Acute myocardial infarction is one of the
common leading causes of death.
In the majority of cases the left
ventricle of the heart is affected.
Less commonly, the right ventricle is
infarcted, even though, it commonly occur with left ventricular infarction (in
about half of cases), particularly the inferior wall.
Right ventricular infarction , when it’s
isolated or predominant, it imposes different diagnostic and therapeutic
approaches, that every hospital physician should be aware
of.
The
right ventricle is less susceptible to infarction than the left ventricle,
because of its lower oxygen demand and because its myocardial blood supply occurs during both systole and diastole, and
not solely dependent on diastolic coronary blood flow as in the left ventricle.
This
makes the right ventricular infarction quite unique, in that the right
ventricular function may completely recover in surviving patients.
This
is because the contractile dysfunction is largely a result of ischemia rather
than infarction.

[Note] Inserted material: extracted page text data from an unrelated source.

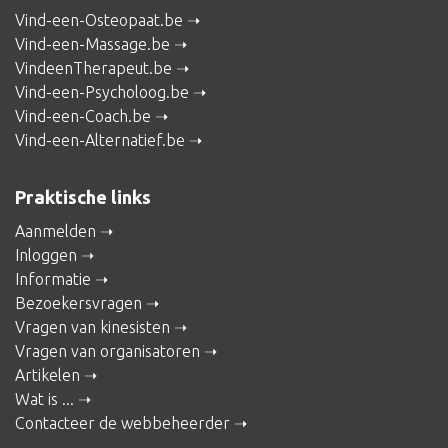
Vind-een-Osteopaat.be
Vind-een-Massage.be
VindeenTherapeut.be
Vind-een-Psycholoog.be
Vind-een-Coach.be
Vind-een-Alternatief.be
Praktische links
Aanmelden
Inloggen
Informatie
Bezoekersvragen
Vragen van kinesisten
Vragen van organisatoren
Artikelen
Wat is ...
Contacteer de webbeheerder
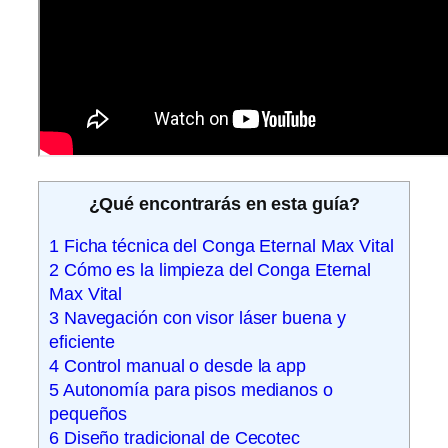
¿Qué encontrarás en esta guía?
1
Ficha técnica del Conga Eternal Max Vital
2
Cómo es la limpieza del Conga Eternal
Max Vital
3
Navegación con visor láser buena y
eficiente
4
Control manual o desde la app
5
Autonomía para pisos medianos o
pequeños
6
Diseño tradicional de Cecotec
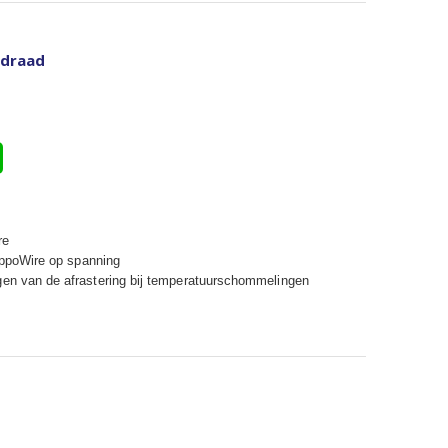
ldraad
re
HippoWire op spanning
gen van de afrastering bij temperatuurschommelingen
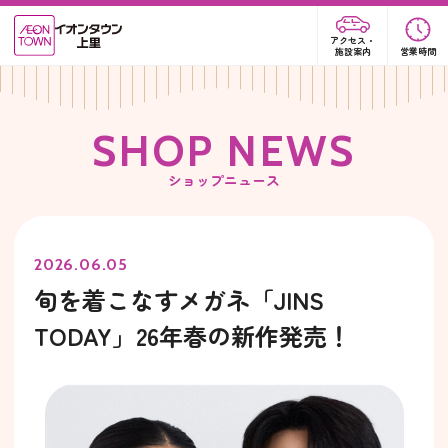
アクセス・
施設案内
営業時間
S
H
O
P
N
E
W
S
ショップニュース
2026.06.05
旬を着こなすメガネ「JINS
TODAY」26年春の新作発売！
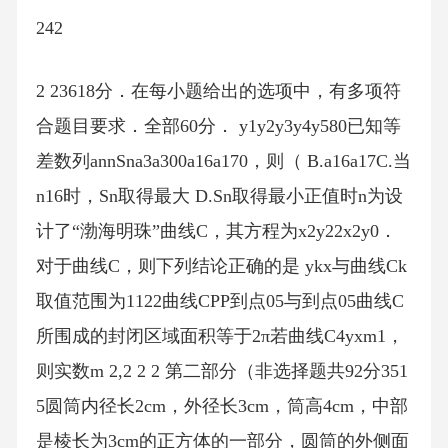
242
2 23618分．在每小题给出的选项中，有多项符
合题目要求．全部60分． y1y2y3y4y580已知等
差数列annSna3a300a16a170，则（ B.a16a17C.当
n16时，Sn取得最大 D.Sn取得最小正值时n为设
计了“渤海明珠”曲线C，其方程为x2y22x2y0．
对于曲线C，则下列结论正确的是 ykx与曲线Ck
取值范围为1122曲线CPP到点05与到点05曲线C
所围成的封闭区域面积等于2π若曲线C4yxm1，
则实数m 2,2 2 2 第二部分（非选择题共92分351
5圆筒内径长2cm，外径长3cm，筒高4cm，中部
是棱长为3cm的正方体的一部分，圆筒的外侧面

Some authors consider the term “right ventricular infarction”
as misnomer, owing to the fact that ischemia is responsible for the clinical
manifestations in most of patients and not the infarction it self.
The
in-hospital morbidity and mortality of right ventricular infarction is high,
but the long term prognosis is good in survivals.
Immediate
in-hospital complications are mainly hemodynamic instability and arrhythmias
(Brady- and Tachyarrhytmias).
The
diagnosis should be suspected in acute ST elevation myocardial infarction with
hypotension , raised jugular venous pressure and clear lungs ( pulmonary
embolism should be ruled out).
It’s
particularly important to look for right ventricular infarction in all patients
with inferior myocardial infarction.
Once
suspected, ST elevation in lead V4R should be sought.
Symptoms
include chest pain, nausea, vomiting, and excessive sweating.
Isolated
(or predominant) right ventricular infarction doesn't cause dyspnea.
Urgent
echocardiography is important for evaluating the extent of infarction, to look
for alternative diagnosis like constructive pericarditis, and to detect
complications like tamponade.
Although
early administration of anti platelets and
reperfusion with either coronary intervention or thrombolysis is
indicated, the treatment of right
ventricular infarction also differs in some aspects, in comparison to that of
the left ventricular infarction.
Opioids,
nitrates and beta blockers should be avoided or used with caution, as they
decrease the already compromised preload and suppress the already slow heart
rate.
Diuretics
are not indicated. Instead, saline infusion must be initiated if there is
clinical evidence of low cardiac output.
Atropine
, dopamine or dobutamine may be used to increase heart rate and improve
ventricular contractility and cardiac output.
In
conclusion, right ventricular infarction, though
less common than the left, when present , it's management
may be challenging.
The
two main management dilemmas are the early increased susceptibility to fatal
arrhythmias, and the profound hemodynamic instability that, in some cases,
requires invasive monitoring, which are largely distinct in management approach compared with the more common left ventricular infarction.